HARLEY-DAVIDSON FX 1979
DRAG ON
テクニカルに打つ
ベアリングの一手
どのカスタムバイクにも、見かけでは分からない精緻な作りがちょこんと潜んでいる。いわば、ビルダー速水唯(ゆい)さんの細やかな性格が反映されたかのディテイルワークだ。例えばこのチョッパーを見ても、テクニカルに仕上げたハンドシフトやミッドコントロールの造形ばかりでなく、その可動部すべてにベアリングを内蔵するといった配慮が行き届く。

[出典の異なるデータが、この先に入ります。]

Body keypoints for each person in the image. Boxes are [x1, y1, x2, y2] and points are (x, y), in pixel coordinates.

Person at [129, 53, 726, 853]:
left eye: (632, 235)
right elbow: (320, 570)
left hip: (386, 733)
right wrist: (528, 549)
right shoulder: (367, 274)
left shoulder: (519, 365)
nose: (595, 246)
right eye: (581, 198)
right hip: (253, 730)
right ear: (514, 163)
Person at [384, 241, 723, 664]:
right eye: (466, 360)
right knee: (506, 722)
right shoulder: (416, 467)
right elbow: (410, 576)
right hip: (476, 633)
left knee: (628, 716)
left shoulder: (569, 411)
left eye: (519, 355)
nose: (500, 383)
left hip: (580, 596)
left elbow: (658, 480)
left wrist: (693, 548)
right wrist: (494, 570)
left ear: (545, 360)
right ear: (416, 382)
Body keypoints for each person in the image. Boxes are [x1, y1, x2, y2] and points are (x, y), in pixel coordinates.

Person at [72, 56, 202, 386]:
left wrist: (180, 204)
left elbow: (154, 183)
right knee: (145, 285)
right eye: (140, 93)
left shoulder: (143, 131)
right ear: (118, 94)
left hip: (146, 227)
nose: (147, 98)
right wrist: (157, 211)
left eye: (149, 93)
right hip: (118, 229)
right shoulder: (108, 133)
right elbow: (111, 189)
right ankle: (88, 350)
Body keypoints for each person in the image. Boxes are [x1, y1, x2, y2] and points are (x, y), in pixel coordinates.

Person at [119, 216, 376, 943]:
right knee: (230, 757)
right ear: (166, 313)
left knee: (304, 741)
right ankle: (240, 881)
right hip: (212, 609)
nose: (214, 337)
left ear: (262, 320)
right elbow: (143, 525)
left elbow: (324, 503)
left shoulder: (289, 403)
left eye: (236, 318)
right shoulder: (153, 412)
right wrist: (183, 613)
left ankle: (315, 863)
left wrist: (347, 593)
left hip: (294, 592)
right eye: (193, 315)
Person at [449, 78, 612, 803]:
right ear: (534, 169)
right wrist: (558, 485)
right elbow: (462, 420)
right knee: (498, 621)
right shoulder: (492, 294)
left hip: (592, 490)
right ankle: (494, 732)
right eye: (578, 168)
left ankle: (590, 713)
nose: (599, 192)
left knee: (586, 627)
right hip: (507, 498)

「支点の両サイドにシールドタイプのボールベアリングを入れてます。これは作り手の考え方だと思うんだけど、ここって長く使うとどうしてもガタガタしてくる。ウチはそれが嫌だから入れてる」
シンプルに、速水さん自身このガタが嫌いなためにひと手間加えている箇所だ。フットコントロールのブレーキとシフトの両側、そしてハンドシフトの可動部にベアリングを挿入。その支点をつかんで左右に振れば分かるが、ピタリとガタの無いそこは効果てき面だ。
「ベアリングの影響とまでは言わないけど、動きもまあスムーズになるかな。自分が作るものでこうした可動する部分には出来るだけ入れるようにはしてます」
口数の少ない速水さんはぽつりぽつりと、外見では分からない『仕込み』を語ってくれた。ちなみに、こうした部位を自ら率先して話さないところがまたいじらしい。訊ねてようやく口を開くそのふるまいは、なんだか古き良き職人の姿とリンクする。

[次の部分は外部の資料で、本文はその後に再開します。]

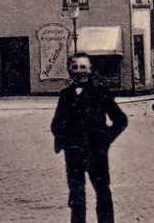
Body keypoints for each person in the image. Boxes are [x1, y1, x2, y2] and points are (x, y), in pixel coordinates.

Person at [51, 53, 128, 223]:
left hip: (96, 152)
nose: (79, 71)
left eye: (83, 67)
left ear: (91, 70)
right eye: (75, 67)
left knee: (102, 192)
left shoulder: (101, 92)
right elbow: (56, 123)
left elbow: (121, 120)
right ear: (69, 70)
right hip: (73, 154)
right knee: (76, 195)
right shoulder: (65, 94)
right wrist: (64, 141)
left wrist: (106, 139)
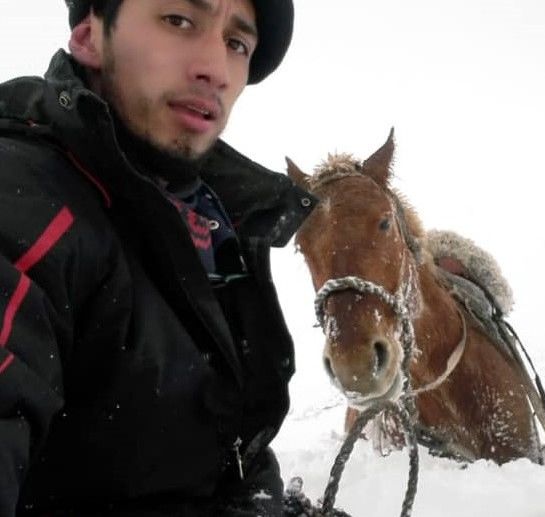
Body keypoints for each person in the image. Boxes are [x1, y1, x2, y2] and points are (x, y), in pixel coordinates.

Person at [0, 1, 316, 515]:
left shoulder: (208, 222)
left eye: (237, 44)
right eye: (179, 21)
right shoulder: (25, 200)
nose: (214, 69)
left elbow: (224, 456)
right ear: (88, 38)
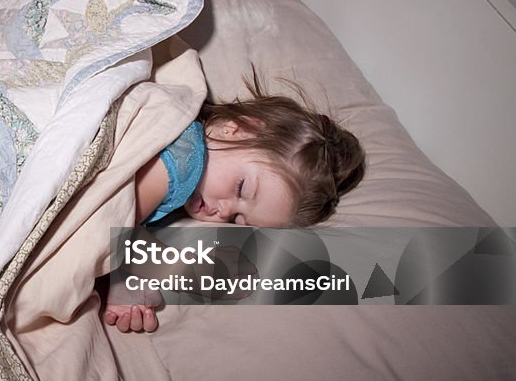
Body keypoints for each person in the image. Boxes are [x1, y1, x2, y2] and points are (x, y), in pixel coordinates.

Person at [104, 76, 366, 332]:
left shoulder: (183, 181)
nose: (224, 211)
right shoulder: (186, 158)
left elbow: (120, 217)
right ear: (237, 129)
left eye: (238, 219)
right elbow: (109, 220)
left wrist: (122, 277)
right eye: (242, 188)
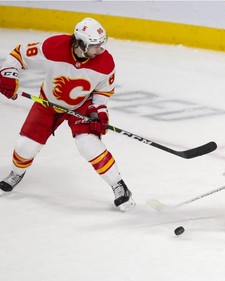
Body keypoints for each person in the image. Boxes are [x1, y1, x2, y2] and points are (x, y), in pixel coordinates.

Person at [0, 17, 135, 211]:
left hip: (82, 105)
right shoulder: (53, 48)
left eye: (102, 44)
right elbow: (18, 54)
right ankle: (16, 173)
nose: (101, 50)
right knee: (25, 146)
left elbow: (102, 93)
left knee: (88, 145)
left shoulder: (105, 62)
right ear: (80, 43)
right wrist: (8, 74)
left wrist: (99, 113)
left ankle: (119, 186)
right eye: (95, 45)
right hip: (47, 102)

さて、順番が逆になったが全体像も追ってみたい。これまでオーナーが乗っていたバイクの調子がなかなか出なかったことで、そちらに見切りをつけてスタートしたカスタムだそうだ。そこで、エンジンとミッションがすでにオーバーホール済みだった車両をベースに、タンクとフェンダー、シッシーバーなどは要望を聞いてワンオフで製作された。
「別に細かい注文は言われなかったかな。だから外装は特別何をしたわけでもなくいつも通り。まあしいて言うならオールドスクールですか。そこから漏れないような車体にはしてます」
このスタイルだと普通はフォークに74スプリンガーを付けるところを39φのテレスコにしてる点もポイントかな、と氏は付け足す。そして今回新たな試みに挙げたのがシッシーバーだ。曰く、「見ての通りただの曲げ棒だけど、デザイン的にはこれまでの自分にはなかった物になっている」とのこと。そこには多くを吸収し、進化を続けるビルダーが、自らの旅の途中で描いた景色がのびやかに広がっている。

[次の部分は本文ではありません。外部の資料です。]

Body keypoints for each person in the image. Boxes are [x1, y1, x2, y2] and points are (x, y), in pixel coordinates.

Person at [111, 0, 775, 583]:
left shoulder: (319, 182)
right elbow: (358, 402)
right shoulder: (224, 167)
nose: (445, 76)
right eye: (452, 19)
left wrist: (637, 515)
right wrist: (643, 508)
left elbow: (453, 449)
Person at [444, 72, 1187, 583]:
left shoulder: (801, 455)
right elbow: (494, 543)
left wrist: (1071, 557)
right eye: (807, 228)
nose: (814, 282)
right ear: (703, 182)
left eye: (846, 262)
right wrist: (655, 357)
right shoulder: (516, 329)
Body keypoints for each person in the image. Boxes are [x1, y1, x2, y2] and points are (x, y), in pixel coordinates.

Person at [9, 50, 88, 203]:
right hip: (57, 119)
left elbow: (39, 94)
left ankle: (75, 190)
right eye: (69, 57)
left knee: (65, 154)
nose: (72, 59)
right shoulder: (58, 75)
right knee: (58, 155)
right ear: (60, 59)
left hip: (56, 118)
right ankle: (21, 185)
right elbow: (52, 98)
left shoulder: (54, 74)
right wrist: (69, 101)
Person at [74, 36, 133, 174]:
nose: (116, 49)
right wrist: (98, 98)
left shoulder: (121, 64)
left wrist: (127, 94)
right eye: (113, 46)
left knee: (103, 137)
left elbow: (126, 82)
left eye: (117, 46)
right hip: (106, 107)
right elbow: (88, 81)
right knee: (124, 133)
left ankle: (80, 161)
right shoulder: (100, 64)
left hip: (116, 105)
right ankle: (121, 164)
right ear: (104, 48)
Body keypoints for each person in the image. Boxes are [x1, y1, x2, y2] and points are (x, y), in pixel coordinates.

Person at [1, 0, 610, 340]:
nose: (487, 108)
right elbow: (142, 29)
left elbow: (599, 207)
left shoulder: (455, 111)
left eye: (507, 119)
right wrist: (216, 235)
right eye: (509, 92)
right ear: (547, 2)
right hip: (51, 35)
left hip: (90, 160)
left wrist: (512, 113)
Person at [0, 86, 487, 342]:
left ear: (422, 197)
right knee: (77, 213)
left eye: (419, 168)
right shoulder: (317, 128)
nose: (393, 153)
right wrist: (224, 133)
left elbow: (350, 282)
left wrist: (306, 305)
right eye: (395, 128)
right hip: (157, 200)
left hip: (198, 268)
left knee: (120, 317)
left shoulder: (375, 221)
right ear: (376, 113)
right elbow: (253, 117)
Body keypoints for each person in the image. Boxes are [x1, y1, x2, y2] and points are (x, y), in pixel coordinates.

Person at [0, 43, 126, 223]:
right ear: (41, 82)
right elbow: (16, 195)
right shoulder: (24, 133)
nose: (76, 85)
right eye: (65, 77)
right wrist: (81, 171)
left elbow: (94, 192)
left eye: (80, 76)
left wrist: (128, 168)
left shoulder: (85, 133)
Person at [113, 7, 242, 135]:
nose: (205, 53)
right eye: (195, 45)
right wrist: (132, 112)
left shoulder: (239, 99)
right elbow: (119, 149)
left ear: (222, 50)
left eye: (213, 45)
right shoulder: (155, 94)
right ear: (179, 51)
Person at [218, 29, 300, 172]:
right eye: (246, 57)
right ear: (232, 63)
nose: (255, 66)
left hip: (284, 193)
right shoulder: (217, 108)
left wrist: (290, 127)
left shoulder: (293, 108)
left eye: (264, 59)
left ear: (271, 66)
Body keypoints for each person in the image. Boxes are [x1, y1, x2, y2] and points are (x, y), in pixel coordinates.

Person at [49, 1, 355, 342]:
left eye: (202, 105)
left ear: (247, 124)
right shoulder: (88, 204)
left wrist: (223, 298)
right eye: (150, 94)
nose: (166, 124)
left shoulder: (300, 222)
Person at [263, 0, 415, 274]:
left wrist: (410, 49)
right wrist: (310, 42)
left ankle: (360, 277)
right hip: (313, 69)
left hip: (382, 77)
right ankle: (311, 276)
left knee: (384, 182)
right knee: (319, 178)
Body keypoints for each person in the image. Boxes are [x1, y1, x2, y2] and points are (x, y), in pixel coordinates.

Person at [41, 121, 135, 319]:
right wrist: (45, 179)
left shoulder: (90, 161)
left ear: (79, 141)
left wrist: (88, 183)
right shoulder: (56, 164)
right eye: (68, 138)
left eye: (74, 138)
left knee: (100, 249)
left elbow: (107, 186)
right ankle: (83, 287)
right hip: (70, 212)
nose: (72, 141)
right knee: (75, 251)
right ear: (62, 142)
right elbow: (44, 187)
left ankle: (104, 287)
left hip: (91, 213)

HARLEY-DAVIDSON FX 1979 DETAIL WORK
FRONT FORK
フロントエンドは、「一般的にこのスタイルなら74スプリンガーだろうけど39φのテレスコにした」と言う。
ENGINE
スプリットフィンドロッカーが個性のエンジンはオーバーホール済みの1340ccで、Eキャブをセットする。
HAND SHIFT
シフトはステン材でワンオフ。軸になる可動部の両サイドにボールベアリング内蔵というひと手間が加わる。
FOOT CONTROL
カチッと作り込まれたミッドコントロールもワンオフ。ベアリングは勿論、フットステップ下には補強を付加。
SISSY BAR
シッシーバーの造形は自分にはないデザインでエキサイティングだったという箇所。ライトはルーカスタイプ。
REAR WHEEL
リアホイールはポリッシュ済みのツアラー系10本スポークを装着。キャリパーはブラックのPM4ポットを選択。